Rasa CALM: The New LLM-Backed Architecture That Changes How You Build Chatbots

What CALM Replaces

Classic Rasa used stories (example conversation paths) and rules (strict if-then conditions) to define dialogue management. Training required hundreds of story examples to handle variations. Edge cases required more stories. The system was powerful but labour-intensive to maintain.

CALM (Conversational AI with Language Models) replaces this with:

Flows -- structured definitions of what the bot should accomplish, written in YAML
An LLM that interprets user messages and decides which flow step to execute next
Slot filling backed by the LLM -- no more extensive NLU training for entity extraction

The result: less training data required, more graceful handling of unexpected inputs, and better performance on out-of-distribution user messages.

Flows: The Core CALM Concept

A flow defines a conversation goal and the steps to achieve it. The LLM decides which step is appropriate given the user's current message and conversation context.

flows:
  book_appointment:
    description: Book a medical appointment for the user.
    steps:
      - id: ask_appointment_type
        collect: appointment_type
        ask_before_filling: true
        description: Ask the user what type of appointment they need
        next:
          - if: slots.appointment_type == 'urgent'
            then: check_urgent_availability
          - else: ask_preferred_date
 
      - id: ask_preferred_date
        collect: preferred_date
        ask_before_filling: true
        description: Ask the user for their preferred appointment date
        next: confirm_booking
 
      - id: check_urgent_availability
        action: action_check_urgent_slots
        next: confirm_booking
 
      - id: confirm_booking
        action: action_create_appointment
        next: END

The LLM reads the flow descriptions and slot definitions to understand the intent. It does not need story examples -- it reasons from the YAML definition.

Slot Collection With CALM

CALM's LLM automatically extracts slots from user messages during a flow. You define what to collect; the LLM handles the extraction.

slots:
  appointment_type:
    type: categorical
    values:
      - general
      - specialist
      - urgent
    mappings:
      - type: from_llm
 
  preferred_date:
    type: text
    mappings:
      - type: from_llm

Use type: from_llm for most slot extraction in CALM. The LLM handles variation ('I need to see someone urgently' -> appointment_type = 'urgent') without requiring NLU training examples for each variation.

Custom Actions Still Use Python

Business logic (database lookups, API calls, custom validations) still lives in a Python action server. The interface is the same as classic Rasa.

from rasa_sdk import Action, Tracker
from rasa_sdk.executor import CollectingDispatcher
from typing import Dict, Text, Any, List
 
class ActionCreateAppointment(Action):
    def name(self) -> Text:
        return 'action_create_appointment'
 
    def run(
        self,
        dispatcher: CollectingDispatcher,
        tracker: Tracker,
        domain: Dict[Text, Any],
    ) -> List[Dict[Text, Any]]:
        appointment_type = tracker.get_slot('appointment_type')
        preferred_date = tracker.get_slot('preferred_date')
 
        # Your booking logic here
        booking_id = create_booking_in_crm(appointment_type, preferred_date)
 
        dispatcher.utter_message(
            text=f'Your {appointment_type} appointment has been booked. '
                 f'Reference: {booking_id}'
        )
        return []

Migrating From Classic Rasa to CALM

There is no automated migration path. CALM is a different architecture. The migration approach:

Identify your highest-traffic stories and convert them to CALM flows (one flow per user goal)
Replace intent-based NLU with flow descriptions the LLM can reason from
Keep your action server code -- it is unchanged
Convert slot mappings to from_llm type where applicable
Run CALM alongside classic Rasa in parallel during transition (enterprise feature)
Retrain and test iteratively -- CALM requires testing for LLM reasoning quality, not story coverage

CALM is only available in Rasa Pro, not Rasa Open Source.
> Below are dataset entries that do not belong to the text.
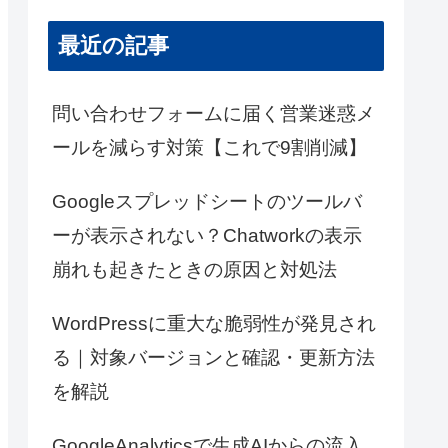
最近の記事
問い合わせフォームに届く営業迷惑メ
ールを減らす対策【これで9割削減】
Googleスプレッドシートのツールバ
ーが表示されない？Chatworkの表示
崩れも起きたときの原因と対処法
WordPressに重大な脆弱性が発見され
る｜対象バージョンと確認・更新方法
を解説
GoogleAnalyticsで生成AIからの流入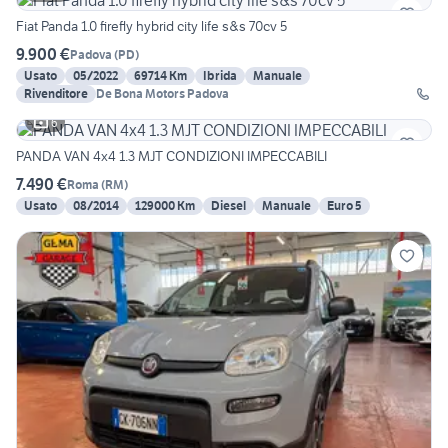
Fiat Panda 1.0 firefly hybrid city life s&s 70cv 5
9.900 €
Padova
(
PD
)
Usato
05/2022
69714 Km
Ibrida
Manuale
Rivenditore
De Bona Motors Padova
6
PANDA VAN 4x4 1.3 MJT CONDIZIONI IMPECCABILI
7.490 €
Roma
(
RM
)
Usato
08/2014
129000 Km
Diesel
Manuale
Euro 5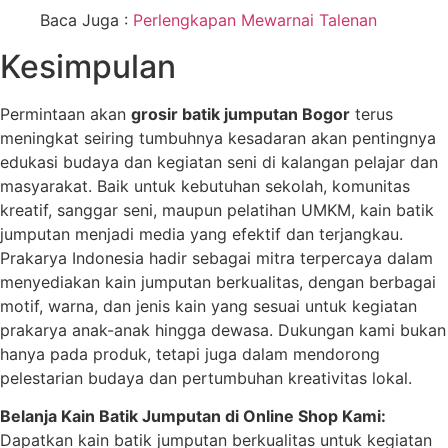
Baca Juga :
Perlengkapan Mewarnai Talenan
Kesimpulan
Permintaan akan
grosir batik jumputan Bogor
terus
meningkat seiring tumbuhnya kesadaran akan pentingnya
edukasi budaya dan kegiatan seni di kalangan pelajar dan
masyarakat. Baik untuk kebutuhan sekolah, komunitas
kreatif, sanggar seni, maupun pelatihan UMKM, kain batik
jumputan menjadi media yang efektif dan terjangkau.
Prakarya Indonesia hadir sebagai mitra terpercaya dalam
menyediakan kain jumputan berkualitas, dengan berbagai
motif, warna, dan jenis kain yang sesuai untuk kegiatan
prakarya anak-anak hingga dewasa. Dukungan kami bukan
hanya pada produk, tetapi juga dalam mendorong
pelestarian budaya dan pertumbuhan kreativitas lokal.
Belanja Kain Batik Jumputan di Online Shop Kami:
Dapatkan kain batik jumputan berkualitas untuk kegiatan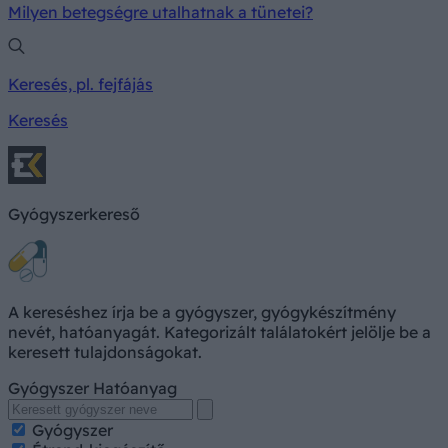
Milyen betegségre utalhatnak a tünetei?
Keresés, pl. fejfájás
Keresés
Gyógyszerkereső
A kereséshez írja be a gyógyszer, gyógykészítmény
nevét, hatóanyagát. Kategorizált találatokért jelölje be a
keresett tulajdonságokat.
Gyógyszer
Hatóanyag
Gyógyszer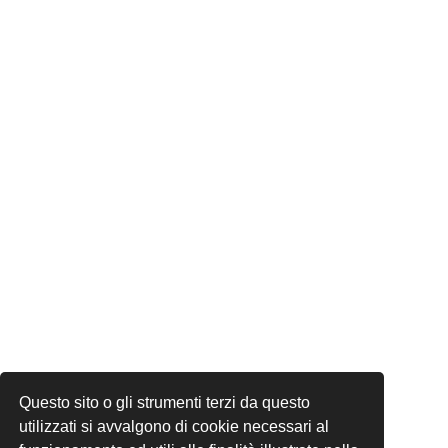
Questo sito o gli strumenti terzi da questo
utilizzati si avvalgono di cookie necessari al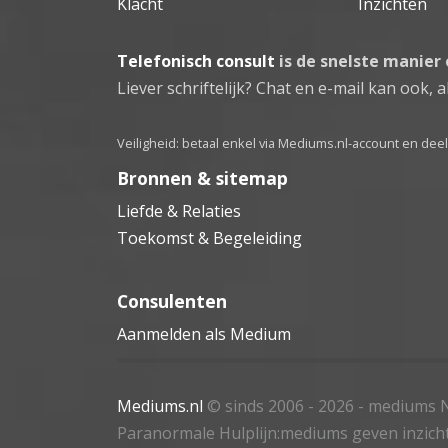
Klacht
Inzichten
Telefonisch consult
is de snelste manier
Liever schriftelijk? Chat en e-mail kan ook, al
Veiligheid: betaal enkel via Mediums.nl-account en de
Bronnen & sitemap
Liefde & Relaties
Toekomst & Begeleiding
Consulenten
Aanmelden als Medium
Mediums.nl
© sinds 2006 - 2026
- mediums N
Paranormale Hulplijn:mediums geven inzich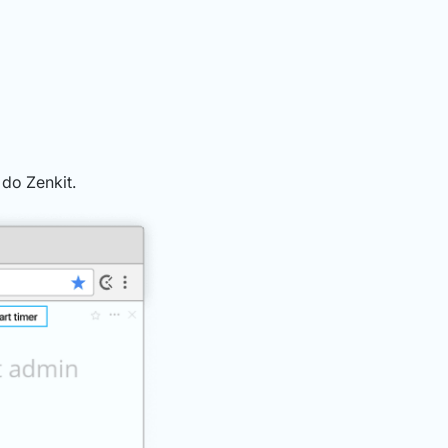
do Zenkit.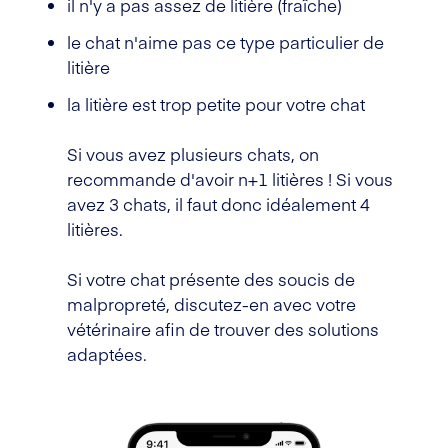
il n'y a pas assez de litière (fraîche)
le chat n'aime pas ce type particulier de
litière
la litière est trop petite pour votre chat
Si vous avez plusieurs chats, on
recommande d'avoir n+1 litières ! Si vous
avez 3 chats, il faut donc idéalement 4
litières.
Si votre chat présente des soucis de
malpropreté, discutez-en avec votre
vétérinaire afin de trouver des solutions
adaptées.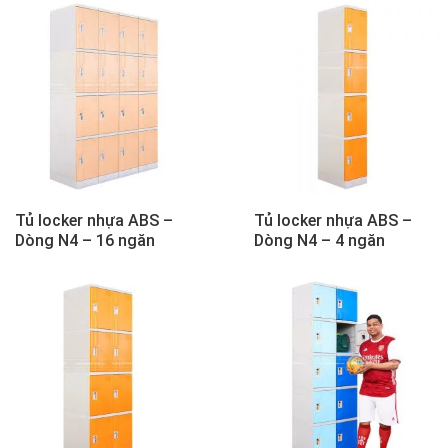
Tủ locker nhựa ABS –
Tủ locker nhựa ABS –
Dòng N4 – 16 ngăn
Dòng N4 – 4 ngăn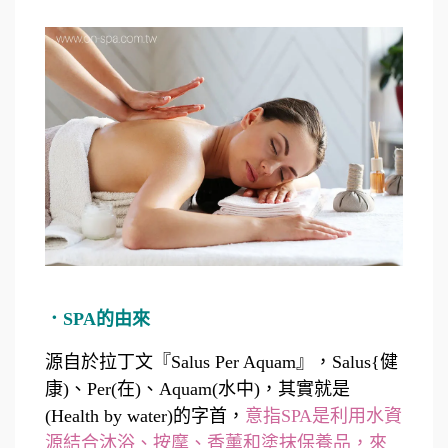
．SPA的由來
源自於拉丁文『Salus Per Aquam』，Salus{健
康)、Per(在)、Aquam(水中)，其實就是
(Health by water)的字首，
意指SPA是利用水資
源結合沐浴、按摩、香薰和塗抹保養品，來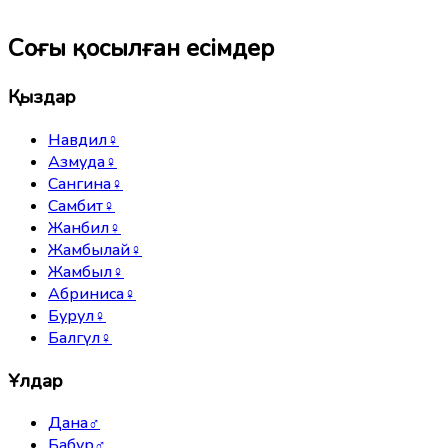
Соңғы қосылған есімдер
Қыздар
Навдил
♀
Азмуда
♀
Сангина
♀
Самбит
♀
Жанбил
♀
Жамбылай
♀
Жамбыл
♀
Абриниса
♀
Бурул
♀
Балгүл
♀
Ұлдар
Дана
♂
Бабур
♂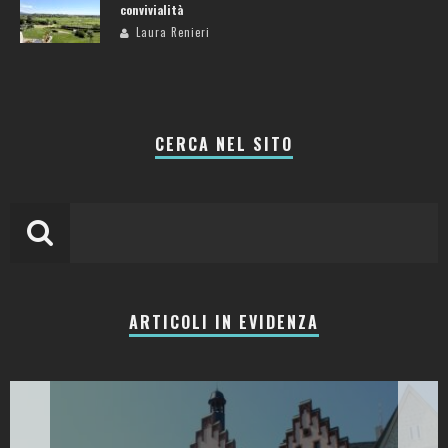
convivialità
Laura Renieri
CERCA NEL SITO
ARTICOLI IN EVIDENZA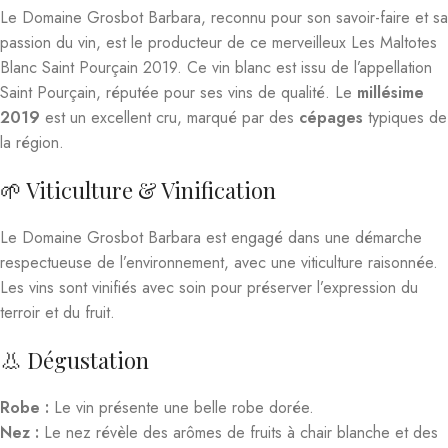
Le Domaine Grosbot Barbara, reconnu pour son savoir-faire et sa
passion du vin, est le producteur de ce merveilleux Les Maltotes
Blanc Saint Pourçain 2019. Ce vin blanc est issu de l’appellation
Saint Pourçain, réputée pour ses vins de qualité. Le
millésime
2019
est un excellent cru, marqué par des
cépages
typiques de
la région.
🌱 Viticulture & Vinification
Le Domaine Grosbot Barbara est engagé dans une démarche
respectueuse de l’environnement, avec une viticulture raisonnée.
Les vins sont vinifiés avec soin pour préserver l’expression du
terroir et du fruit.
👃 Dégustation
Robe :
Le vin présente une belle robe dorée.
Nez :
Le nez révèle des arômes de fruits à chair blanche et des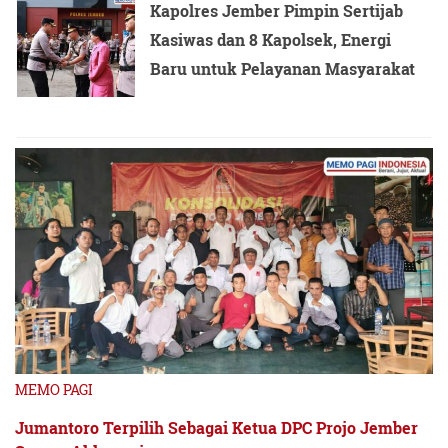
Kapolres Jember Pimpin Sertijab
Kasiwas dan 8 Kapolsek, Energi
Baru untuk Pelayanan Masyarakat
MEMO PAGI
Jumantoro Terpilih Sebagai Ketua DPC Projo Jember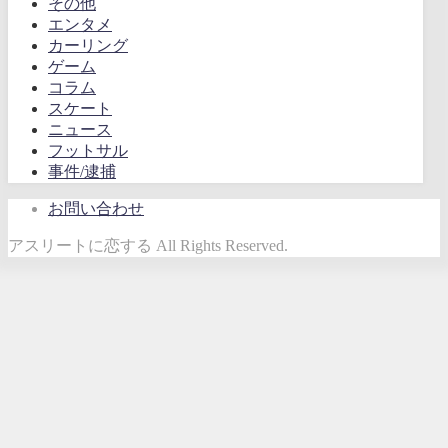
その他
エンタメ
カーリング
ゲーム
コラム
スケート
ニュース
フットサル
事件/逮捕
お問い合わせ
アスリートに恋する All Rights Reserved.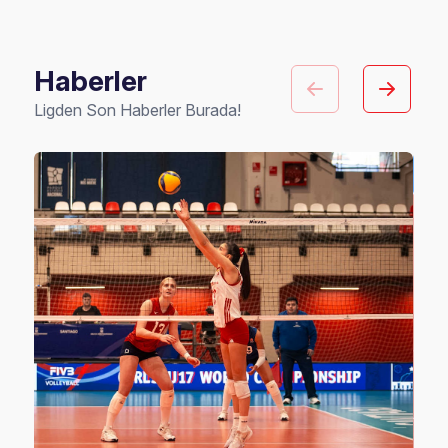
Haberler
Ligden Son Haberler Burada!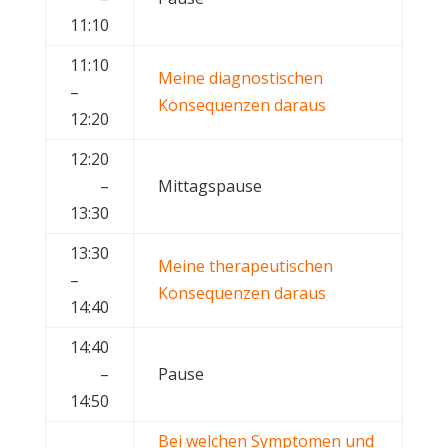
11:10
11:10
Meine diagnostischen
–
Konsequenzen daraus
12:20
12:20
–
Mittagspause
13:30
13:30
Meine therapeutischen
–
Konsequenzen daraus
14:40
14:40
–
Pause
14:50
Bei welchen Symptomen und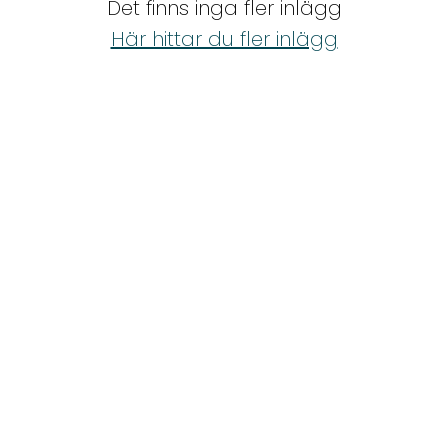
Det finns inga fler inlägg
Shop
Här hittar du fler inlägg
Hem & Trädgård
Underhållning
Om Oss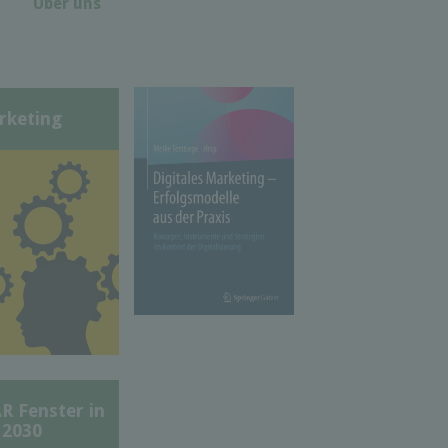
Über uns
rketing
Fenster in
 2030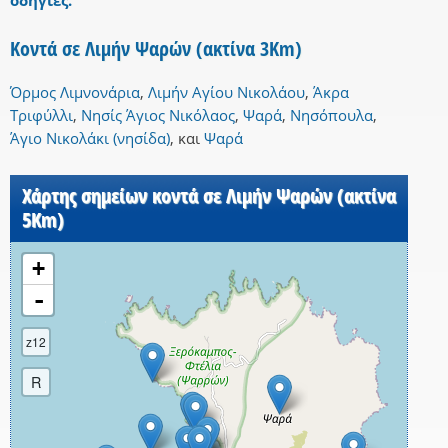
οδηγίες.
Κοντά σε Λιμήν Ψαρών (ακτίνα 3Km)
Όρμος Λιμνονάρια
,
Λιμήν Αγίου Νικολάου
,
Άκρα
Τριφύλλι
,
Νησίς Άγιος Νικόλαος
,
Ψαρά
,
Νησόπουλα
,
Άγιο Νικολάκι (νησίδα)
,
και
Ψαρά
Χάρτης σημείων κοντά σε Λιμήν Ψαρών (ακτίνα
5Km)
+
-
z12
R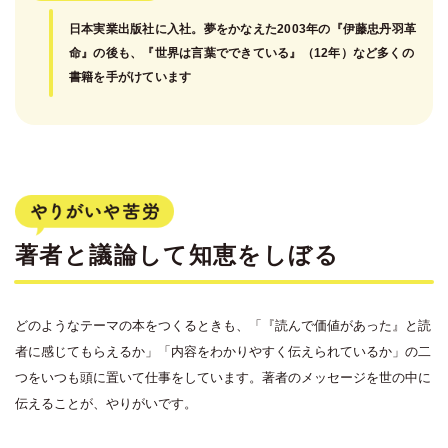
日本実業出版社に入社。夢をかなえた2003年の『伊藤忠丹羽革
命』の後も、『世界は言葉でできている』（12年）など多くの
書籍を手がけています
著者と議論して知恵をしぼる
どのようなテーマの本をつくるときも、「『読んで価値があった』と読
者に感じてもらえるか」「内容をわかりやすく伝えられているか」の二
つをいつも頭に置いて仕事をしています。著者のメッセージを世の中に
伝えることが、やりがいです。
Before planning a migration, evaluate whether your use case justifies Rasa Pro's enterprise pricing vs switching to a cloud chatbot builder that has already integrated LLMs natively.

CALM Limitations to Know

LLM dependency: CALM requires an LLM call for each dialogue step. This adds latency (~200-500ms per turn) and cost compared to classic Rasa's deterministic rules.
Determinism: LLM-backed dialogue is less deterministic than rules. Two identical inputs may take slightly different paths. This matters for compliance-sensitive scenarios.
Debugging: classic Rasa showed exactly which story matched. CALM's LLM reasoning is less transparent -- you see the outcome, not the full reasoning chain.